Are R44 seats still legal?
Yes, R44 seats are still legal to use, and you are not legally required to buy an i-Size seat. In 2018 i-Size will be fully implemented, however you will be allowed to use R44 seats for some time after 2018 – the two regulations will run alongside each other for some years yet. (*please note, only R44.03, R44.04 and R129 seats are legal)
What about seats that don’t fit within i-Size?
Some seats will not fit within i-Size – such as larger extended rear facing seats. These seats will still be able to achieve R129 approval, just not the specific i-Size approval.
Will booster cushions become illegal?
It is still unknown if booster cushions will be made illegal. As R129 includes a side impact test, and booster cushions cannot pass a side impact test, it does look like they will not be able to gain the approval. However, it may be that booster cushions will be for older children only, with the vehicle providing protection for the child.

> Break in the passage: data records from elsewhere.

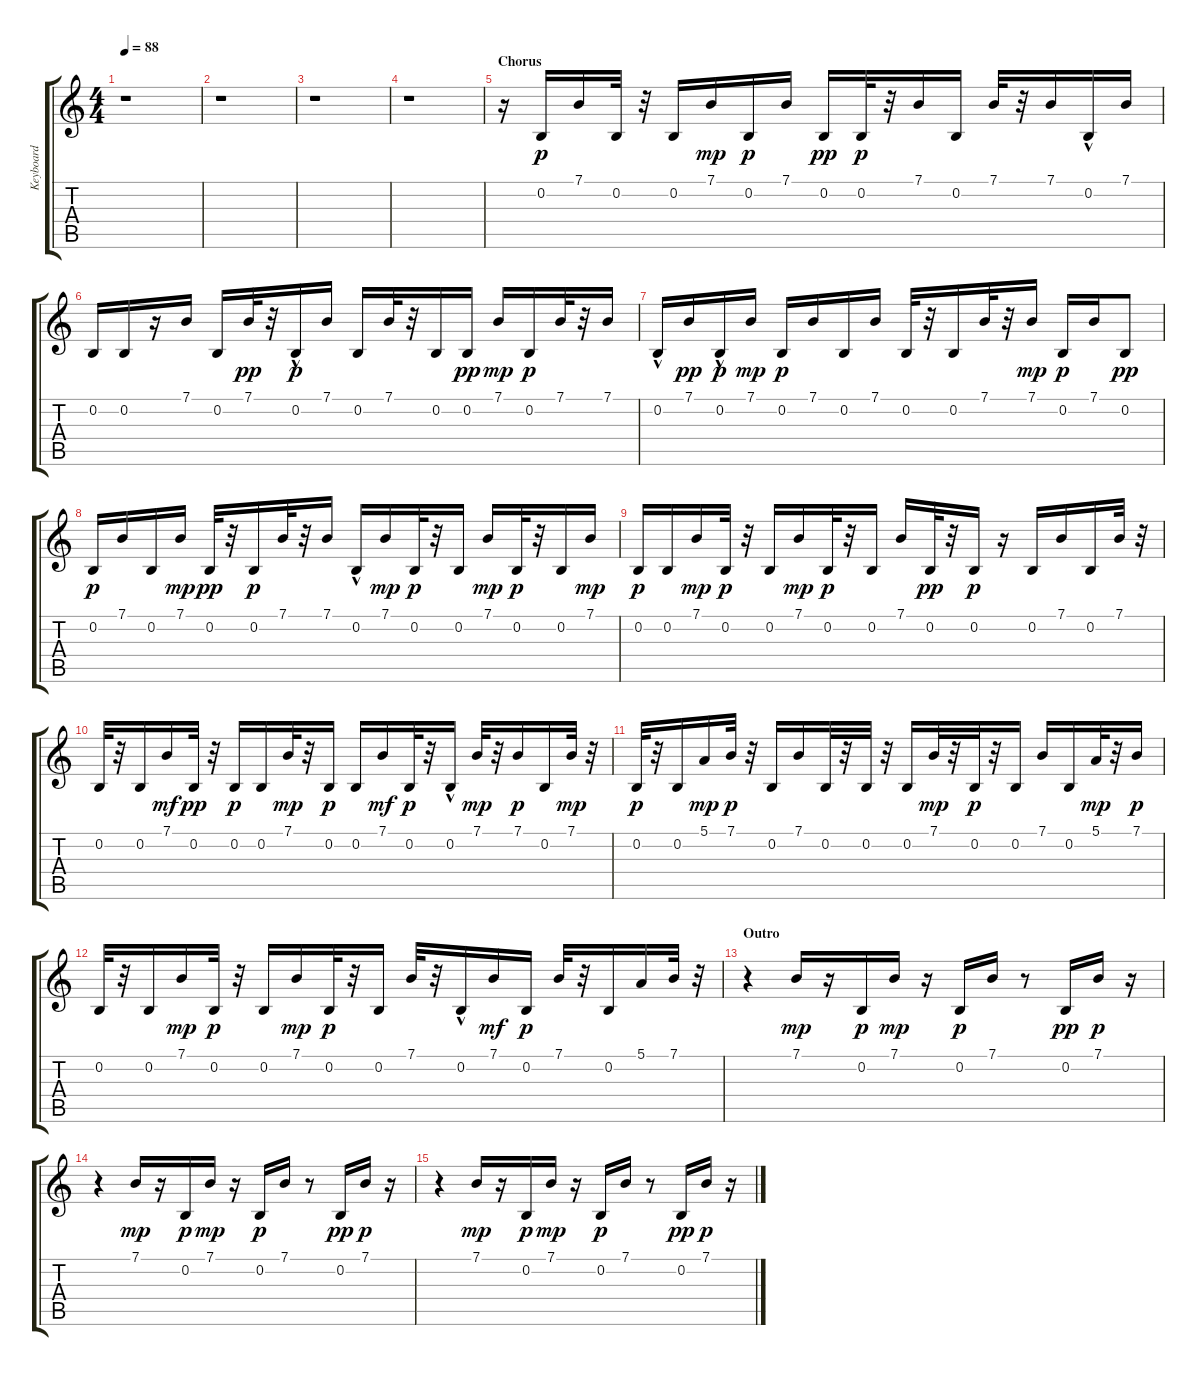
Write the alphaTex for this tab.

\track ("Keyboard" "Keyboard") {instrument lead1square}
\staff {score tabs}
\tuning (E4 B3 G3 D3 A2 E2) {hide}
\ts (4 4)
\tempo 88
\clef g2
\ks c
r.1{dy p} |
r.1 |
r.1 |
r.1 |
\section ("" "Chorus")
r.16 0.2.16 7.1.16 0.2.32 r.32 0.2.16 7.1.16{dy mp} 0.2.16{dy p} 7.1.16 0.2.16{dy pp} 0.2.32{dy p} r.32 7.1.16 0.2.16 7.1.32 r.32 7.1.16 0.2{hac}.16 7.1.16 |
0.2.16 0.2.16 r.16 7.1.16 0.2.16 7.1.32{dy pp} r.32 0.2{hac}.16{dy p} 7.1.16 0.2.16 7.1.32 r.32 0.2.16 0.2.16{dy pp} 7.1.16{dy mp} 0.2.16{dy p} 7.1.32 r.32 7.1.16 |
0.2{hac}.16 7.1.16{dy pp} 0.2{hac}.16{dy p} 7.1.16{dy mp} 0.2.16{dy p} 7.1.16 0.2.16 7.1.16 0.2.32 r.32 0.2.16 7.1.32 r.32 7.1.16{dy mp} 0.2.16{dy p} 7.1.16 0.2.8{dy pp} |
0.2.16{dy p} 7.1.16 0.2.16 7.1.16{dy mp} 0.2.32{dy pp} r.32 0.2.16{dy p} 7.1.32 r.32 7.1.16 0.2{hac}.16 7.1.16{dy mp} 0.2.32{dy p} r.32 0.2.16 7.1.16{dy mp} 0.2.32{dy p} r.32 0.2.16 7.1.16{dy mp} |
0.2.16{dy p} 0.2.16 7.1.16{dy mp} 0.2.32{dy p} r.32 0.2.16 7.1.16{dy mp} 0.2.32{dy p} r.32 0.2.16 7.1.16 0.2.32{dy pp} r.32 0.2.16{dy p} r.16 0.2.16 7.1.16 0.2.16 7.1.32 r.32 |
0.2.32 r.32 0.2.16 7.1.16{dy mf} 0.2.32{dy pp} r.32 0.2.16{dy p} 0.2.16 7.1.32{dy mp} r.32 0.2.16{dy p} 0.2.16 7.1.16{dy mf} 0.2.32{dy p} r.32 0.2{hac}.16 7.1.32{dy mp} r.32 7.1.16{dy p} 0.2.16 7.1.32{dy mp} r.32 |
0.2.32{dy p} r.32 0.2.16 5.1.16{dy mp} 7.1.32{dy p} r.32 0.2.16 7.1.16 0.2.32 r.32 0.2.32 r.32 0.2.16 7.1.32{dy mp} r.32 0.2.32{dy p} r.32 0.2.16 7.1.16 0.2.16 5.1.32{dy mp} r.32 7.1.16{dy p} |
0.2.32 r.32 0.2.16 7.1.16{dy mp} 0.2.32{dy p} r.32 0.2.16 7.1.16{dy mp} 0.2.32{dy p} r.32 0.2.16 7.1.32 r.32 0.2{hac}.16 7.1.16{dy mf} 0.2.16{dy p} 7.1.32 r.32 0.2.16 5.1.16 7.1.32 r.32 |
\section ("" "Outro")
r.4 7.1.16{dy mp} r.16 0.2.16{dy p} 7.1.16{dy mp} r.16 0.2.16{dy p} 7.1.16 r.8 0.2.16{dy pp} 7.1.16{dy p} r.16 |
r.4 7.1.16{dy mp} r.16 0.2.16{dy p} 7.1.16{dy mp} r.16 0.2.16{dy p} 7.1.16 r.8 0.2.16{dy pp} 7.1.16{dy p} r.16 |
r.4 7.1.16{dy mp} r.16 0.2.16{dy p} 7.1.16{dy mp} r.16 0.2.16{dy p} 7.1.16 r.8 0.2.16{dy pp} 7.1.16{dy p} r.16
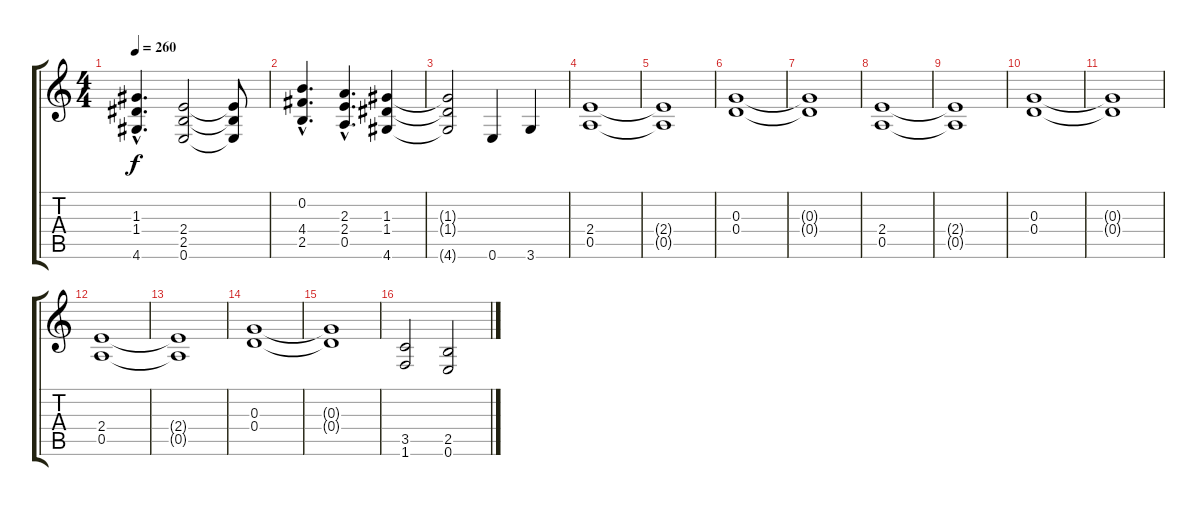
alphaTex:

\track "" {instrument overdrivenguitar}
\staff {score tabs}
\tuning (E4 B3 G3 D3 A2 E2) {hide}
\ts (4 4)
\tempo 260
\clef g2
\ks c
(1.3{hac} 1.4{hac} 4.6{hac}).4{d dy f} (2.4 2.5 0.6).2 (2.4{t} 2.5{t} 0.6{t}).8 |
(0.2{hac} 4.4{hac} 2.5{hac}).4{d} (2.3{hac} 2.4{hac} 0.5{hac}).4{d} (1.3 1.4 4.6).4 |
(1.3{t} 1.4{t} 4.6{t}).2 0.6.4 3.6.4 |
(2.4 0.5).1 |
(2.4{t} 0.5{t}).1 |
(0.3 0.4).1 |
(0.3{t} 0.4{t}).1 |
(2.4 0.5).1 |
(2.4{t} 0.5{t}).1 |
(0.3 0.4).1 |
(0.3{t} 0.4{t}).1 |
(2.4 0.5).1 |
(2.4{t} 0.5{t}).1 |
(0.3 0.4).1 |
(0.3{t} 0.4{t}).1 |
(3.5 1.6).2 (2.5 0.6).2
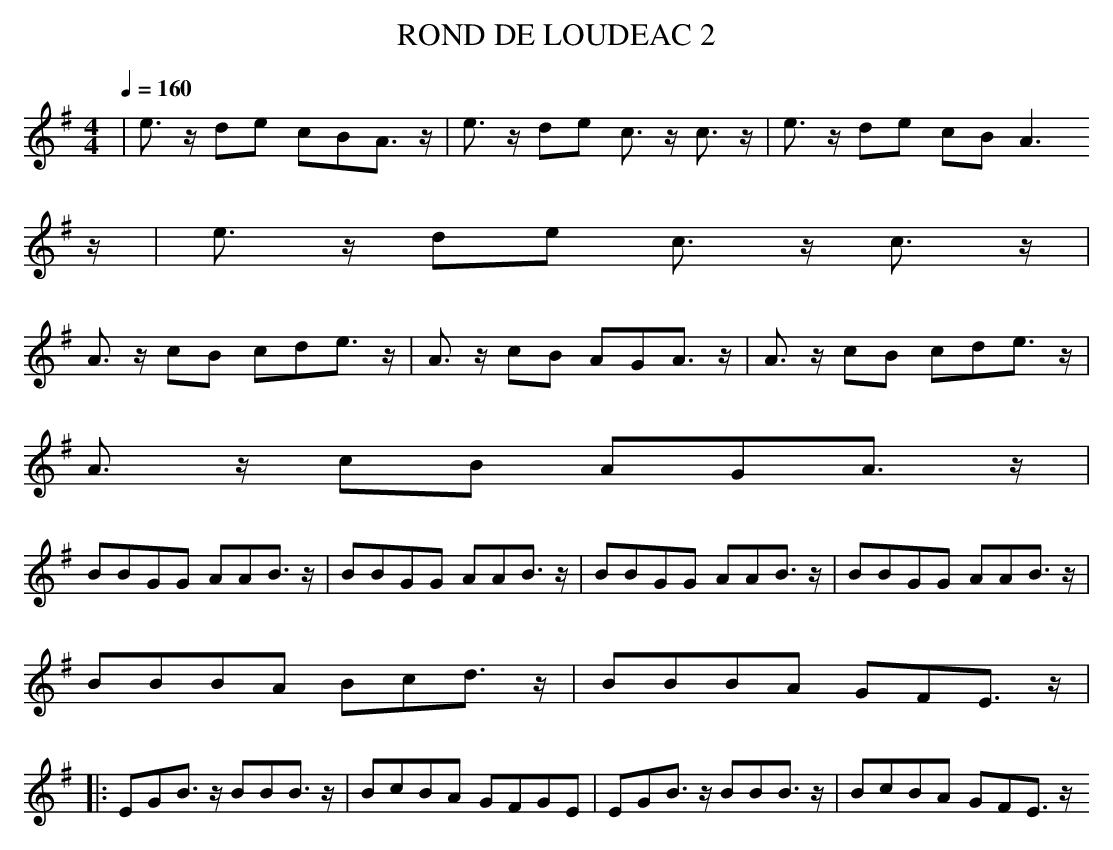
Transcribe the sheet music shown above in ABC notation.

X:1
T:ROND DE LOUDEAC 2
M:4/4
L:1/8
Q:1/4=160
K:G
|e3/2 z/2 de cBA3/2 z/2 |e3/2 z/2 de c3/2 z/2 c3/2 z/2 |e3/2 z/2 de cBA3
/2 z/2 |e3/2 z/2 de c3/2 z/2 c3/2 z/2 |
A3/2 z/2 cB cde3/2 z/2 |A3/2 z/2 cB AGA3/2 z/2 |A3/2 z/2 cB cde3/2 z/2 |
A3/2 z/2 cB AGA3/2 z/2 |
BBGG AAB3/2 z/2 |BBGG AAB3/2 z/2 |BBGG AAB3/2 z/2 |BBGG AAB3/2 z/2 |
BBBA Bcd3/2 z/2 |BBBA GFE3/2 z/2 |
|:EGB3/2 z/2 BBB3/2 z/2 |BcBA GFGE|EGB3/2 z/2 BBB3/2 z/2 |BcBA GFE3/2 z/
2:|
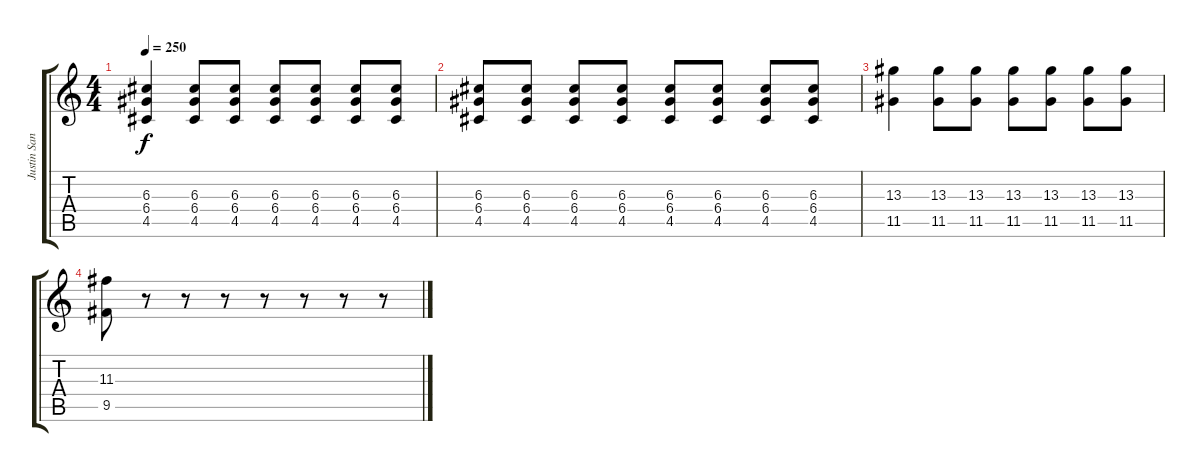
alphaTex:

\track ("Justin Sane" "Justin San") {instrument distortionguitar}
\staff {score tabs}
\tuning (E4 B3 G3 D3 A2 E2) {hide}
\ts (4 4)
\tempo 250
\clef g2
\ks c
(6.3 6.4 4.5).4{dy f} (6.3 6.4 4.5).8 (6.3 6.4 4.5).8 (6.3 6.4 4.5).8 (6.3 6.4 4.5).8 (6.3 6.4 4.5).8 (6.3 6.4 4.5).8 |
(6.3 6.4 4.5).8 (6.3 6.4 4.5).8 (6.3 6.4 4.5).8 (6.3 6.4 4.5).8 (6.3 6.4 4.5).8 (6.3 6.4 4.5).8 (6.3 6.4 4.5).8 (6.3 6.4 4.5).8 |
(13.3 11.5).4 (13.3 11.5).8 (13.3 11.5).8 (13.3 11.5).8 (13.3 11.5).8 (13.3 11.5).8 (13.3 11.5).8 |
(11.3 9.5).8 r.8 r.8 r.8 r.8 r.8 r.8 r.8
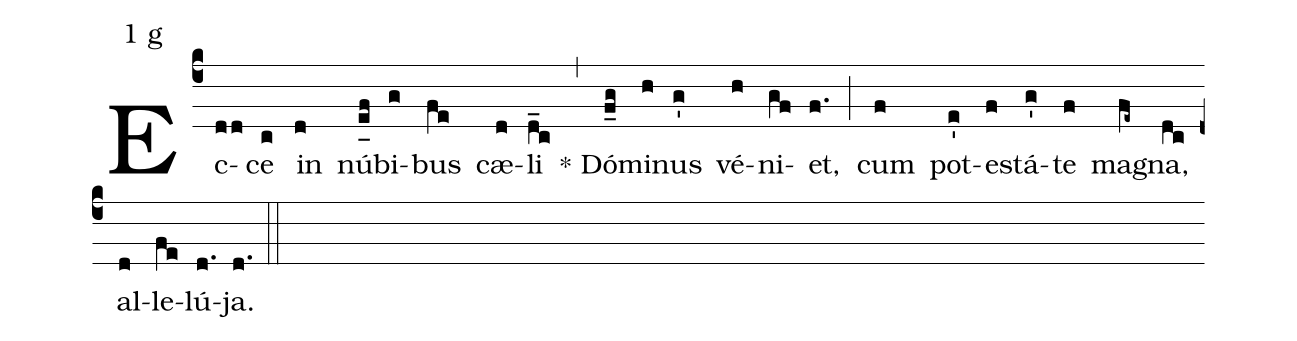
mode:1 g;
%%
(c4) Ec(dd)ce(c) in(d) nú(e_[uh:l]f)bi(g)bus(fe) cæ(d)li(d_c) (,) * Dó(f_g)mi(h)nus(g') vé(h)ni(gf)et,(f.) (;) cum(f) pot(e')e(f)stá(g')te(f) ma(fe~)gna,(dc) al(d)le(fe)lú(d.)ja.(d.) (::)
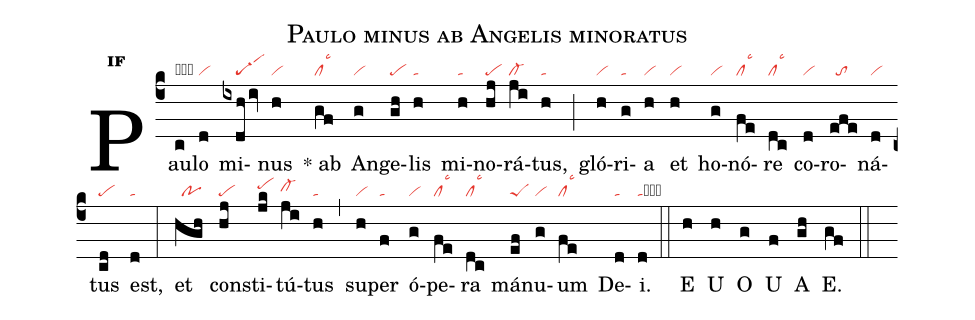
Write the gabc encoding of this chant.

name:Paulo minus ab Angelis minoratus;
office-part:an;
mode:1f;
nabc-lines:1;
%%
initial-style: 1;
name: Paulo minus ab Angelis minoratus ;
mode: 1;
office-part: Antiphona;
annotation: Ant.;
annotation: i f;
nabc-lines: 1;
%%
(c4) Pau(c|obta)lo(d|vi) mi(ixdh/iv|////scG-1)nus(h|vi) <sp>*</sp> ab(gf|cllsc3) An(g|vi)ge(gh|pe)lis(h|ta) mi(h|ta)no(hj|pe)rá(ji|cl-)tus,(h|ta) (;)gló(h|vi)ri(g|ta)a(h|vi) et(h|vi) ho(g|vi)nó(fe|cllsc3)re(dc|cllsc3) co(d|vi)ro(efe|//to)ná(d|vi)tus(cd|pe) est,(d|ta) (:)et(hgh|//po) con(hj|pe)sti(jk|pehi)tú(ji|cl-hh)tus(h|ta) (,) su(h|vi)per(f|ta) ó(g|vi)pe(fe|cllsc3)ra(dc|cllsc3) má(ef|peS)nu(g|vi)um(fe|cllsc3) De(d|ta)i.(d|tacb) (::)
<eu> E(h) U(h) O(g) U(f) A(gh) E.(gf) </eu> (::)
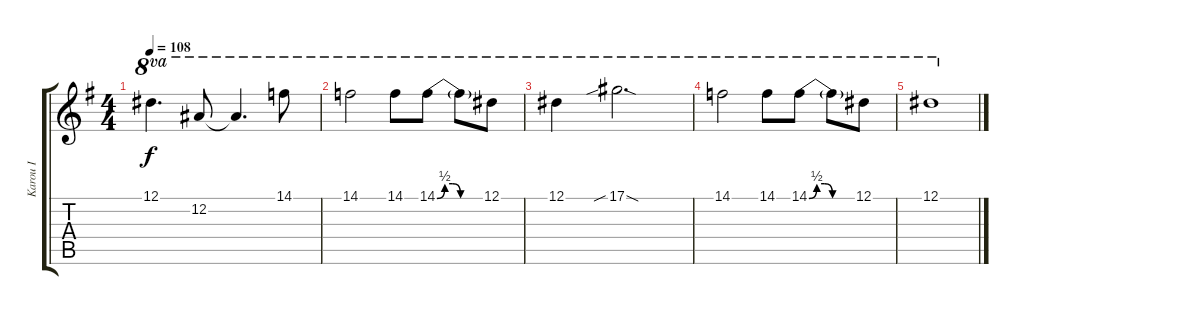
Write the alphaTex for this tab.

\track ("Karou I" "Karou I") {instrument overdrivenguitar}
\staff {score tabs}
\tuning (Eb4 Bb3 Gb3 Db3 Ab2 Db2) {hide}
\ts (4 4)
\tempo 108
\clef g2
\ks g
12.1.4{d ot 8va dy f} 12.2.8{ot 8va} 12.2{t}.4{d ot 8va} 14.1.8{ot 8va} |
14.1.2{ot 8va} 14.1.8{ot 8va} 14.1{be (custom 0 0 10 2 20 2 30 0 60 0)}.8{ot 8va} 14.1{t}.8{ot 8va} 12.1.8{ot 8va} |
12.1.4{ot 8va} 17.1{sib sod}.2{d ot 8va} |
14.1.2{ot 8va} 14.1.8{ot 8va} 14.1{be (custom 0 0 10 2 20 2 30 0 60 0)}.8{ot 8va} 14.1{t}.8{ot 8va} 12.1.8{ot 8va} |
12.1.1{ot 8va}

Why is it rear facing to 15 months?
Young children are safer rear facing as their head is very heavy, and their neck very weak – this is not a good combination in a collision. By rear facing for longer, the neck is protected. The minimum age for rear facing is 15 months, however many i-Size seats currently available allow rear facing to 4 years old – 105cm. The 15 month limit may increase in the future.
Can i-Size seats be used in cars that aren't suitable?
Yes, i-Size is backwards compatible and can be used on a cars standard ISOFIX. However you will need to ensure that your vehicle is on the fitting list for the i-Size seat.
Will I need to buy new seats in 2018?
No, R44.04 seats will still be allowed to be used for some time after this point.